DATA FOR THIS EXERCISE Start Marker

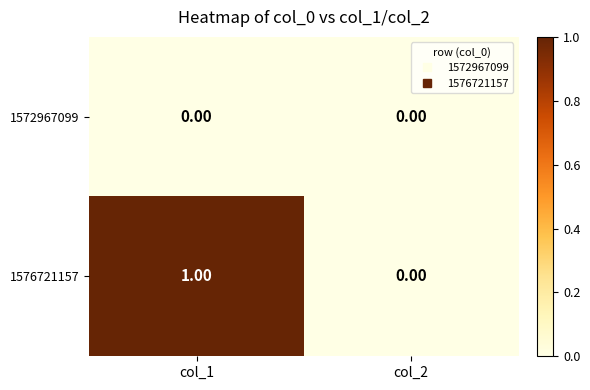

What is the spread (max minus min) of values at col_1?

1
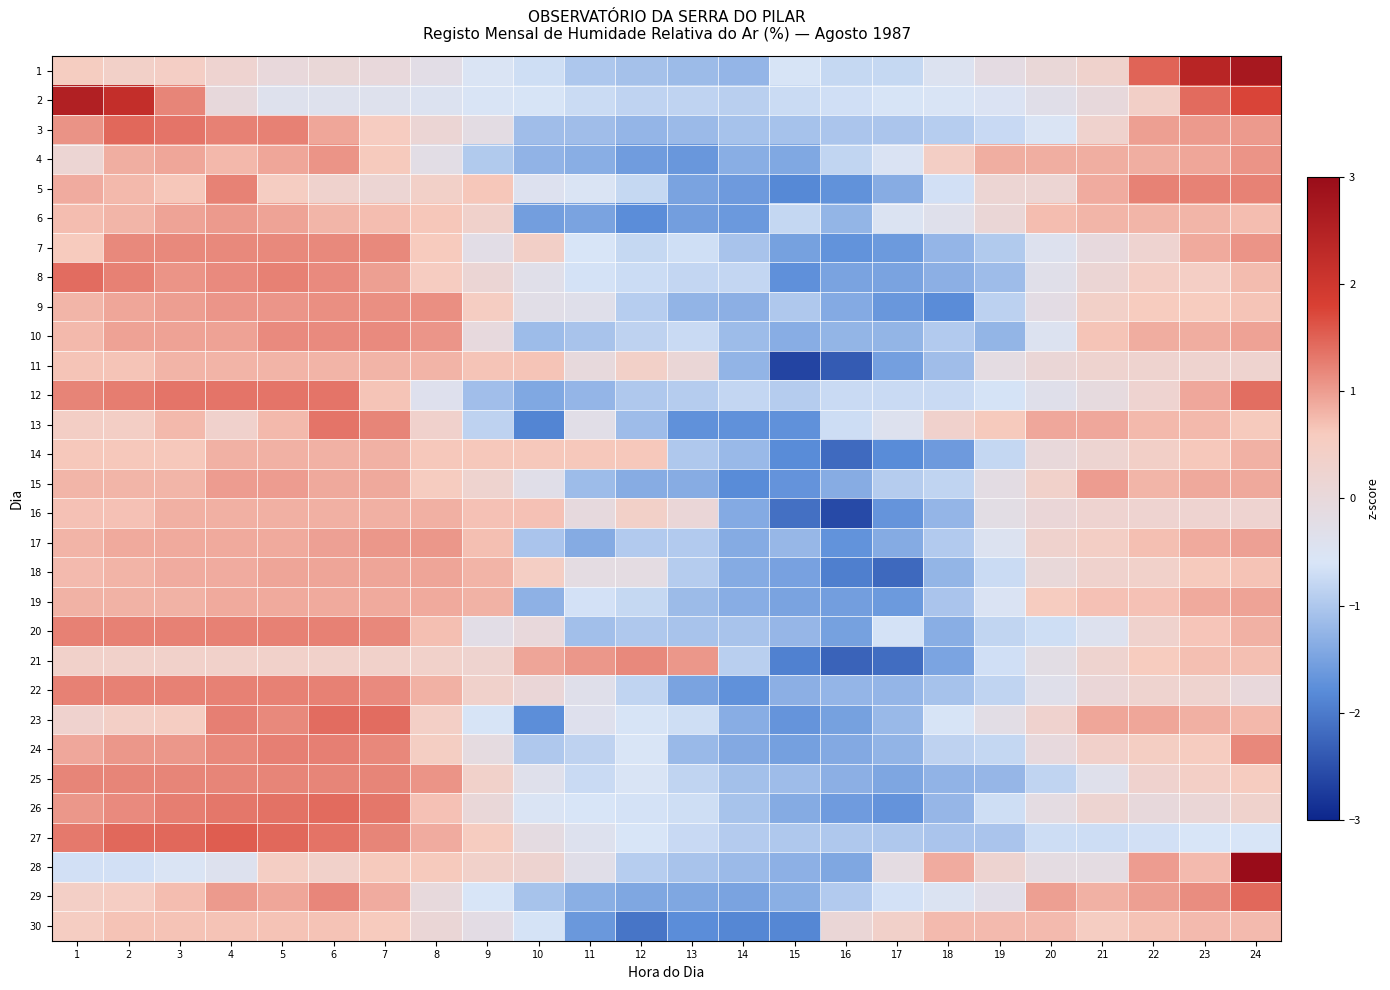

Which has a higher value, 2 or 5?

2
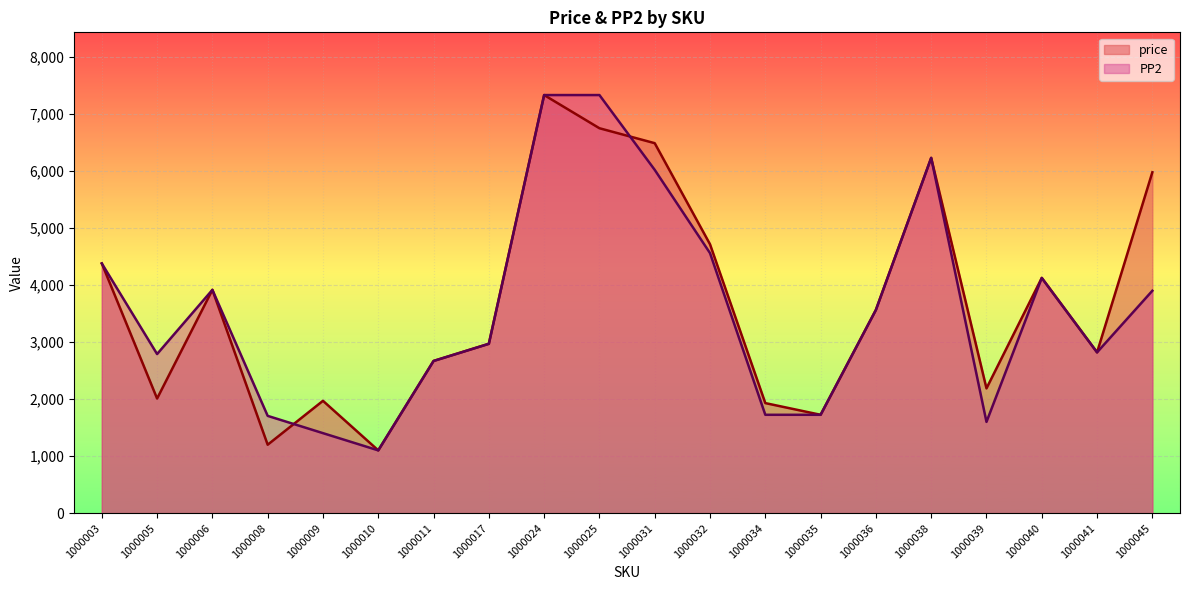

How many times do price and PP2 cross each other?

2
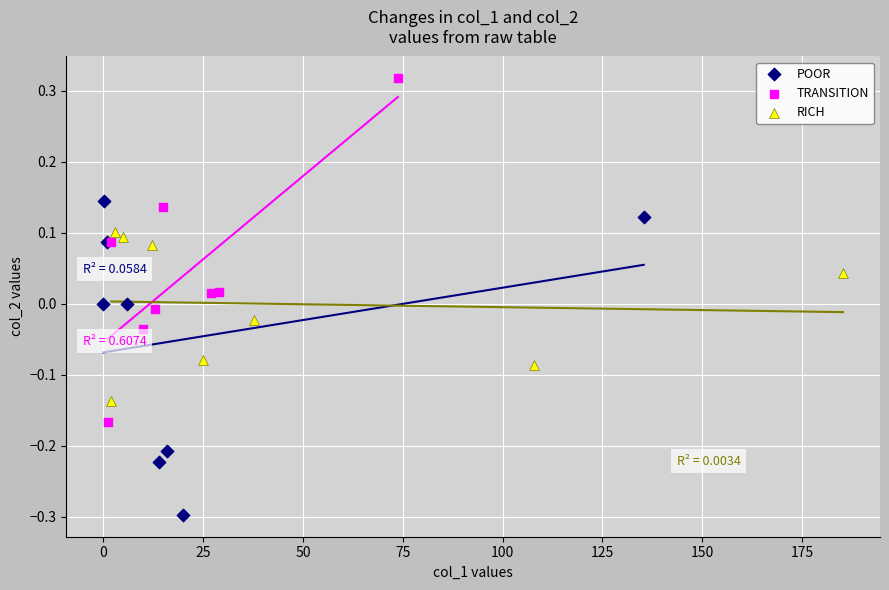

Which series has the widest spread of Y values?

TRANSITION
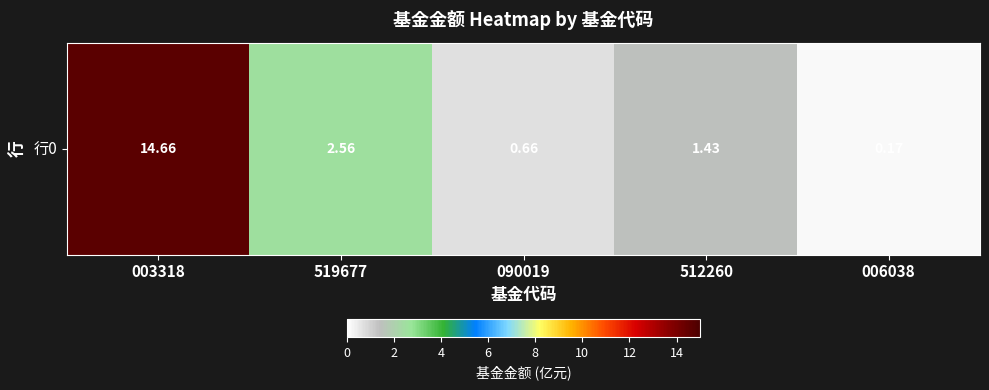

Is it true that the value at 512260 is 1.9?

False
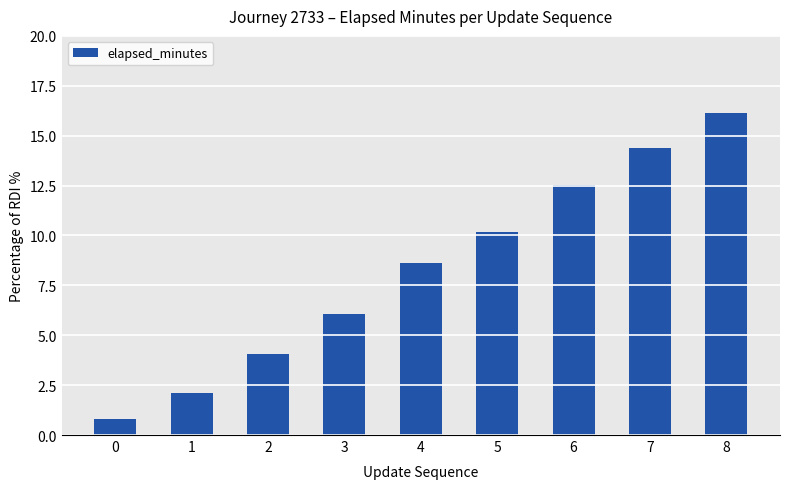

Between 2 and 6, which is larger?

6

DATA FOR THIS EXERCISE End Marker

§ ASSIGNED TASK:
Set down every line of the records above word for word, leaving out the pictures.

§ SOLUTION TO THE EXERCISE:
What is the spread (max minus min) of values at col_1?

1

Which has a higher value, 2 or 5?

2

How many times do price and PP2 cross each other?

2

Which series has the widest spread of Y values?

TRANSITION

Is it true that the value at 512260 is 1.9?

False

Between 2 and 6, which is larger?

6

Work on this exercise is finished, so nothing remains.